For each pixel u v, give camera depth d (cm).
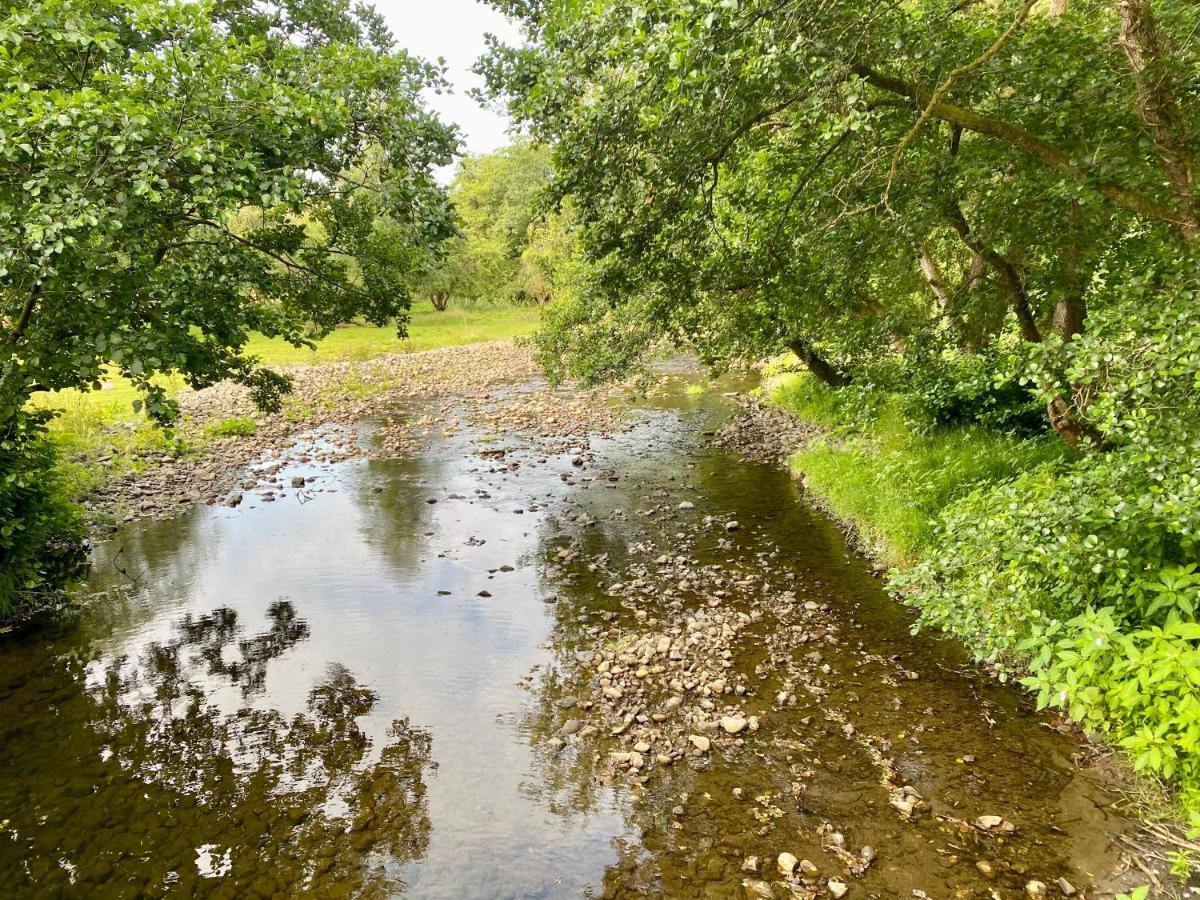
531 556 1193
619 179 651
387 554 1223
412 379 3183
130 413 2228
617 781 643
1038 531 561
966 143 693
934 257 1038
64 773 673
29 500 1058
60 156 524
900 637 862
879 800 600
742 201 834
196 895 530
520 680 819
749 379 2736
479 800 625
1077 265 720
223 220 575
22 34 562
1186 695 455
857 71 560
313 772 669
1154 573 546
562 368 1445
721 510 1358
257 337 4466
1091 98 582
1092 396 627
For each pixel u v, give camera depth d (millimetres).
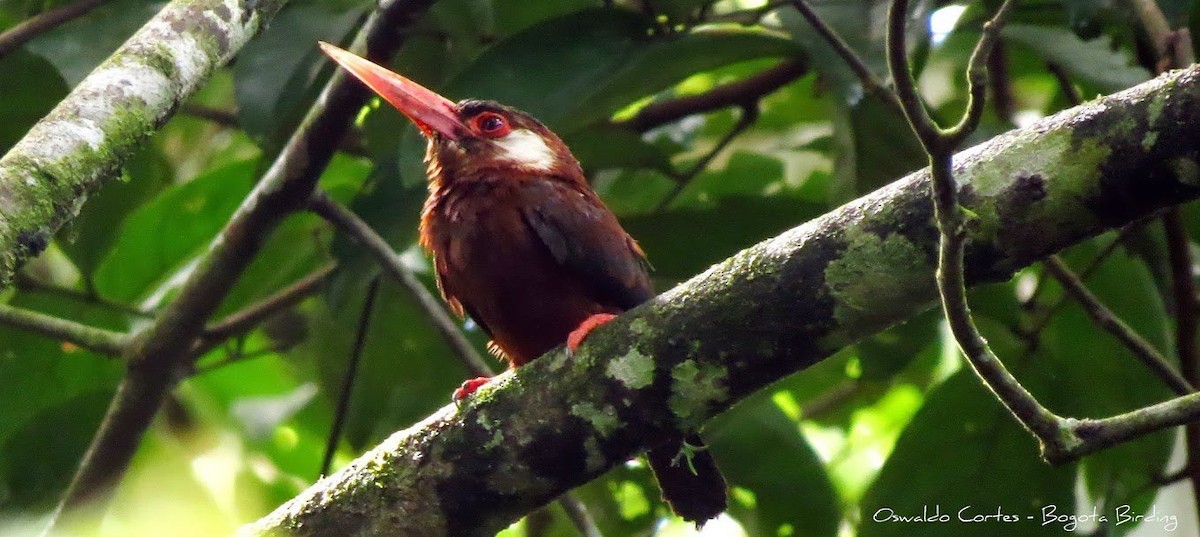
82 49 10094
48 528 8789
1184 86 5512
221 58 6773
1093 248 10656
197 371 11391
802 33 9250
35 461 10711
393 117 10805
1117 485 10375
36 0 11391
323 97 9039
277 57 9867
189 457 11758
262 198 9383
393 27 8961
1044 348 10344
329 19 10000
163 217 11383
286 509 6879
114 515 10391
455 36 10680
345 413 10688
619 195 12320
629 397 6336
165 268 11695
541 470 6531
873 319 6078
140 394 9797
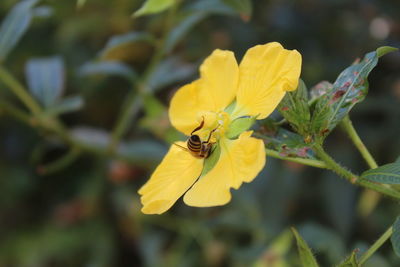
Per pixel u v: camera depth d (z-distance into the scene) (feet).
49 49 2.14
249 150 1.16
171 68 1.68
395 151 1.76
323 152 1.18
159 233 1.92
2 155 2.29
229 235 1.82
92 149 1.68
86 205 2.08
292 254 1.64
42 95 1.63
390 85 1.86
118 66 1.60
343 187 1.73
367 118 1.86
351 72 1.19
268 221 1.72
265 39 1.91
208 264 1.78
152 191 1.23
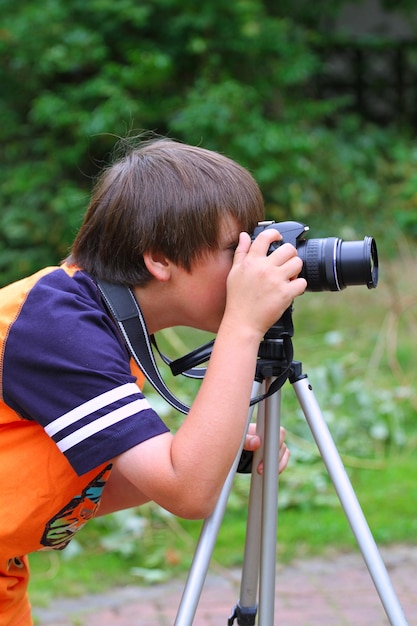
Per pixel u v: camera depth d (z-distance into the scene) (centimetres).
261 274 279
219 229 288
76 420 266
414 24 1727
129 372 276
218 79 1380
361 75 1722
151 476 264
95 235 298
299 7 1623
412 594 524
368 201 1301
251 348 275
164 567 574
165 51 1369
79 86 1304
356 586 541
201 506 267
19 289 283
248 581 357
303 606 517
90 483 292
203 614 510
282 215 1305
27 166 1273
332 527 610
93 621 505
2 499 288
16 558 318
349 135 1517
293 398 752
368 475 693
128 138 357
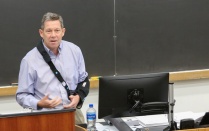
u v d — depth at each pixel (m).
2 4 3.55
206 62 4.35
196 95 4.39
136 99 2.58
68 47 2.72
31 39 3.67
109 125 2.91
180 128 2.41
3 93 3.61
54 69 2.62
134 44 4.05
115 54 4.00
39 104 2.43
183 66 4.26
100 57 3.95
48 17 2.54
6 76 3.64
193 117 3.01
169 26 4.16
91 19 3.87
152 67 4.14
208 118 2.46
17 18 3.61
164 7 4.11
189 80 4.33
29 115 1.80
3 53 3.61
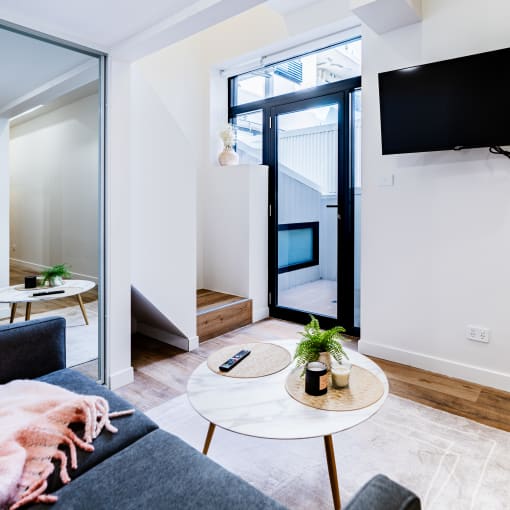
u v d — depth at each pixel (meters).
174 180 2.81
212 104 4.12
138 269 2.60
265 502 0.98
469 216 2.46
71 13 1.93
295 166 3.79
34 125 2.20
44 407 1.27
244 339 3.37
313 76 3.61
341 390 1.53
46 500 0.99
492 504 1.47
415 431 1.95
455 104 2.28
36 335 1.67
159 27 2.01
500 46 2.30
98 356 2.45
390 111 2.51
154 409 2.19
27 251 2.23
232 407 1.42
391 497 0.72
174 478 1.07
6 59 2.06
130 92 2.44
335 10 3.15
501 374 2.40
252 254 3.80
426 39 2.53
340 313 3.52
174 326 2.96
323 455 1.78
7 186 2.15
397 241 2.76
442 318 2.61
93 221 2.41
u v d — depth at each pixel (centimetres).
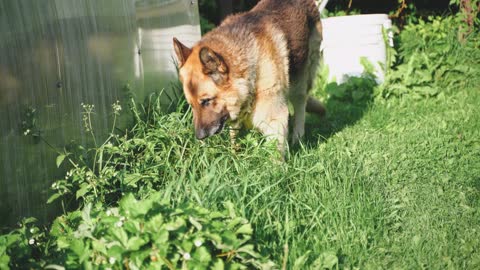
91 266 96
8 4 117
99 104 158
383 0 407
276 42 180
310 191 144
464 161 177
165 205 104
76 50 145
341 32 285
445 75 290
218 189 125
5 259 93
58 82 136
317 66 226
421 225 137
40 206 129
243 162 153
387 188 156
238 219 106
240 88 168
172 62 223
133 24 183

Assigned task:
In the entries above, find each line with the word "camera" and copy it.

Written reply:
For each pixel u v, give camera depth d (cm).
For each pixel u v, give camera depth d (millimetres).
Per pixel u v: camera depth d (z-distance into the scene) (feet).
Per pixel u v: camera depth d (z-distance into the scene) (centimetres).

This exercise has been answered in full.